Beyond just the numbers, this approach brought noticeable improvements in my development workflow:
- Speed: Local builds are significantly faster with cached embeddings. Once the cache is warm, I can refresh the site in under 7 seconds.
- Savings: Each API call to OpenAI costs time and money. By caching embeddings, I eliminate redundant requests and reduce usage-based costs over time.
- Stability: With everything stored locally, builds are more deterministic and can even run offline. That’s a big deal when working in CI environments or disconnected dev setups. Future improvements could even involve using local LLMs to further decouple from the web.
Caching doesn’t just improve numbers — it improves confidence in your toolchain.
Conclusion
Caching embeddings turned out to be one of those rare changes that improved everything at once — speed, cost, and reliability. By introducing a simple SQLite-based layer, I eliminated redundant API calls, dramatically reduced build times, and made local development feel snappy again.

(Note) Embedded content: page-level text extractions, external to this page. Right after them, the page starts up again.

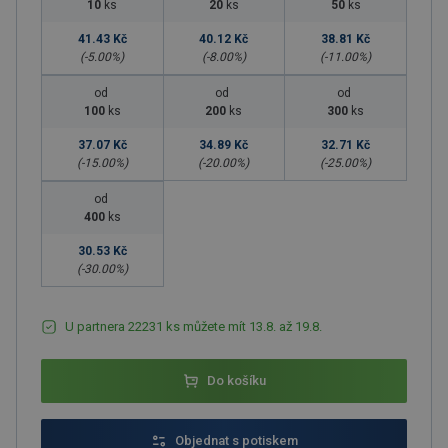
10
ks
20
ks
50
ks
41.43 Kč
40.12 Kč
38.81 Kč
(-
5.00
%)
(-
8.00
%)
(-
11.00
%)
od
od
od
100
ks
200
ks
300
ks
37.07 Kč
34.89 Kč
32.71 Kč
(-
15.00
%)
(-
20.00
%)
(-
25.00
%)
od
400
ks
30.53 Kč
(-
30.00
%)
U partnera 22231 ks můžete mít 13.8. až 19.8.
Do košíku
Objednat s potiskem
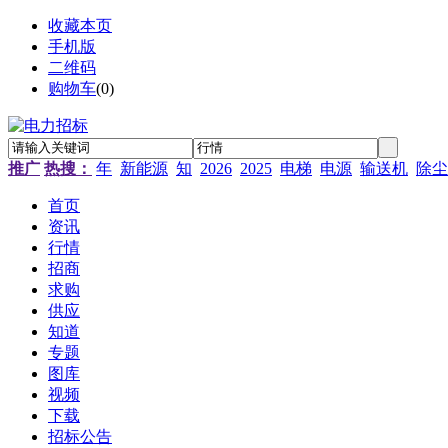
收藏本页
手机版
二维码
购物车
(
0
)
推广
热搜：
年
新能源
知
2026
2025
电梯
电源
输送机
除尘
首页
资讯
行情
招商
求购
供应
知道
专题
图库
视频
下载
招标公告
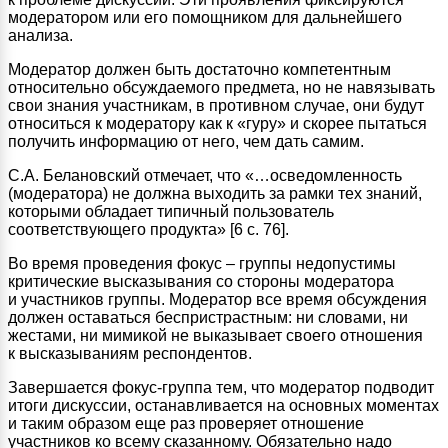
модератором или его помощником для дальнейшего
анализа.
Модератор должен быть достаточно компетентным
относительно обсуждаемого предмета, но не навязывать
свои знания участникам, в противном случае, они будут
относиться к модератору как к «гуру» и скорее пытаться
получить информацию от него, чем дать самим.
С.А. Белановский отмечает, что «…осведомленность
(модератора) не должна выходить за рамки тех знаний,
которыми обладает типичный пользователь
соответствующего продукта» [6 с. 76].
Во время проведения фокус – группы недопустимы
критические высказывания со стороны модератора
и участников группы. Модератор все время обсуждения
должен оставаться беспристрастным: ни словами, ни
жестами, ни мимикой не выказывает своего отношения
к высказываниям респондентов.
Завершается фокус-группа тем, что модератор подводит
итоги дискуссии, останавливается на основных моментах
и таким образом еще раз проверяет отношение
участников ко всему сказанному. Обязательно надо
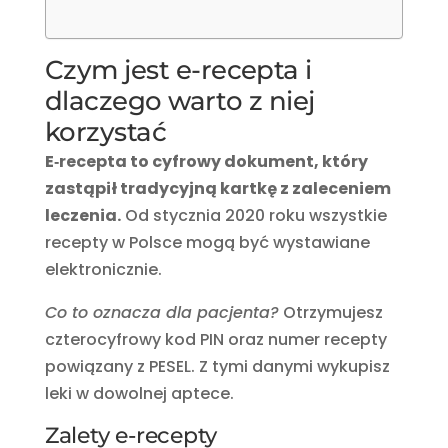
Czym jest e-recepta i
dlaczego warto z niej
korzystać
E‑recepta to cyfrowy dokument, który
zastąpił tradycyjną kartkę z zaleceniem
leczenia.
Od stycznia 2020 roku wszystkie
recepty w Polsce mogą być wystawiane
elektronicznie.
Co to oznacza dla pacjenta?
Otrzymujesz
czterocyfrowy kod PIN oraz numer recepty
powiązany z PESEL. Z tymi danymi wykupisz
leki w dowolnej aptece.
Zalety e-recepty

It’s easy to reach for the cloud or a more complex tool, but sometimes the best solution is the simplest one. SQLite offered just the right balance of power and portability for my static Astro setup — and it’s flexible enough to evolve with the project.
If you’re building AI-powered features into your site, especially in a static or semi-static environment, don’t wait to add caching. You’ll save time, money, and frustration — and your build process will thank you.